# Square hole drill



## hamishb (Oct 23, 2008)

This us an interesting video, clever orientals.
www.youtube.com/watch?v=ALiqAXiTQBg
Hamish


----------



## Derek Roger (Feb 19, 2005)

Good Grief what next ? A lathe for turning square pegs no doubt .


----------



## uisdean mor (Sep 4, 2008)

Ah Hamish 
what you might describe as a rotary shaping machine. Clever - would like to see the tolerances on the machine after some heavy steel work and not just the aluminium milling.
Rgds 
Uisdean


----------



## Pat Kennedy (Apr 14, 2007)

Its not a new concept, its called the Harry Watt drill bit and was patented by the said Harry Watt in 1914.
My Uncle Jack who was a model boat builder, had one in the 1950s and I remember watching him use it to drill the opening for the engine room skylight on a model of a Cunard ship he was constructing in his garage.
Its based on a shape called a Reuleux triangle which is similar to the Wankel rotary engine shape.
There is a good explanatory animation at this link;
http://mathworld.wolfram.com/ReuleauxTriangle.html

Regards, 
Pat


----------



## Jocko (Oct 31, 2011)

Your correct Pat, I remember this being done on the Milling machines when I served my apprenticeship in the mid 1950s.
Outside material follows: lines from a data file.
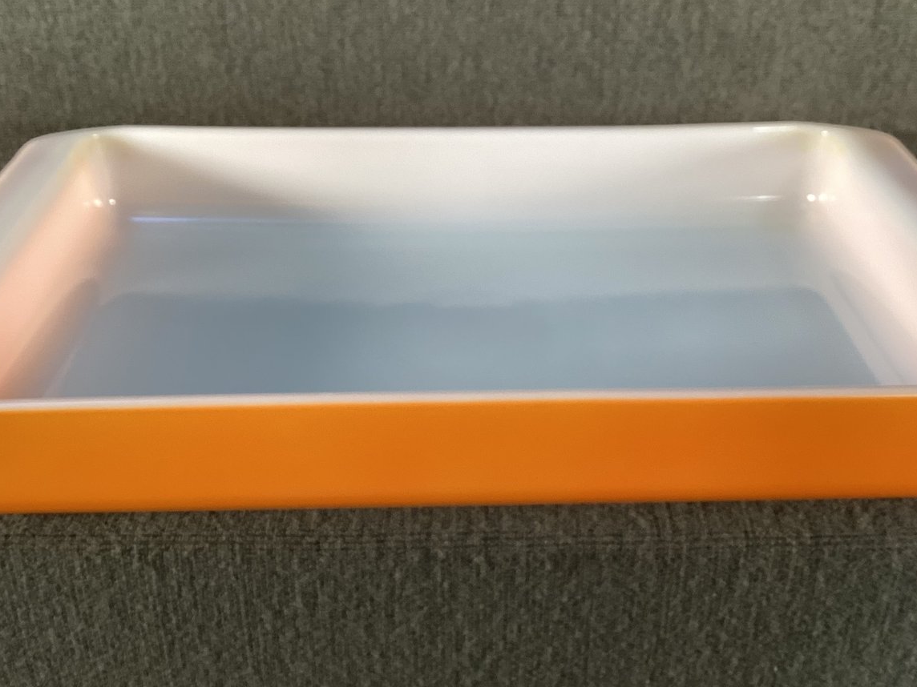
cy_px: 321
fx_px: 1086
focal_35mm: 41
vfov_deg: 35.1
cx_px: 484
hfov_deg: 45.8
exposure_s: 1/60
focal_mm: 3.3
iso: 80
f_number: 2.4
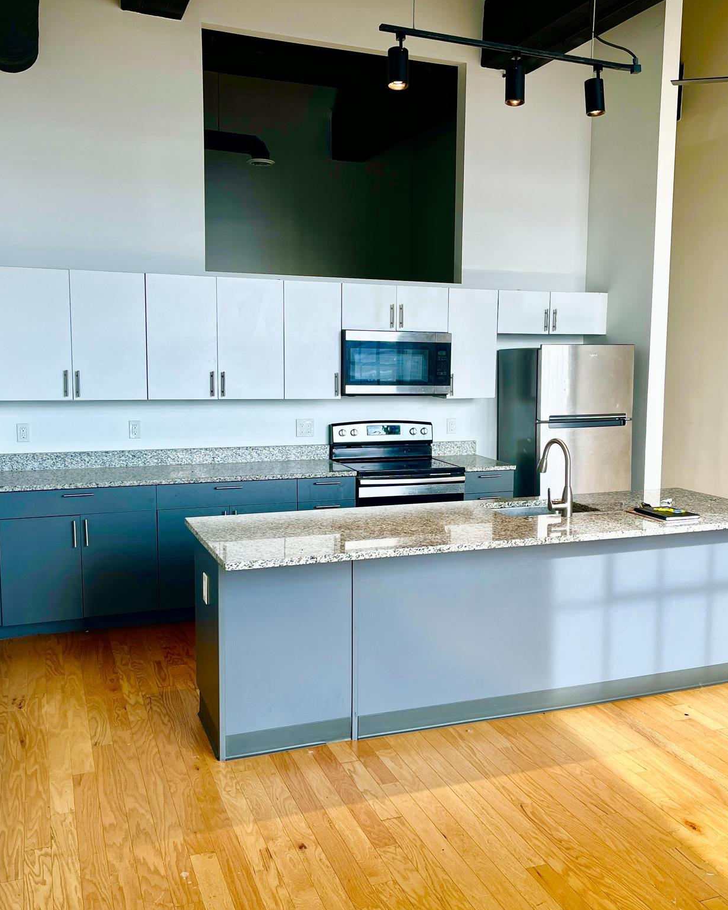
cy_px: 455
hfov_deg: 43.1
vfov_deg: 52.8
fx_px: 916
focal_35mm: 34
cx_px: 437
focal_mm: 5.1
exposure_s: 1/133
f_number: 1.6
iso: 32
Don`t give the Chinese all the credit, our Victorian engineers were brilliant.


----------



## Shipbuilder (Jun 30, 2005)

They drilled square holes in wooden railway sleepers in the days when they used wooden ones. It was fairly simple. A round drill went through the sleeper first, closely followed by a fixed square cutter that just cut the corners! I would be very interested to hear if there is a method of drilling small oval holes in thin metal sheet. Bit laborious drilling a round one and then filing it oval!
Bob


----------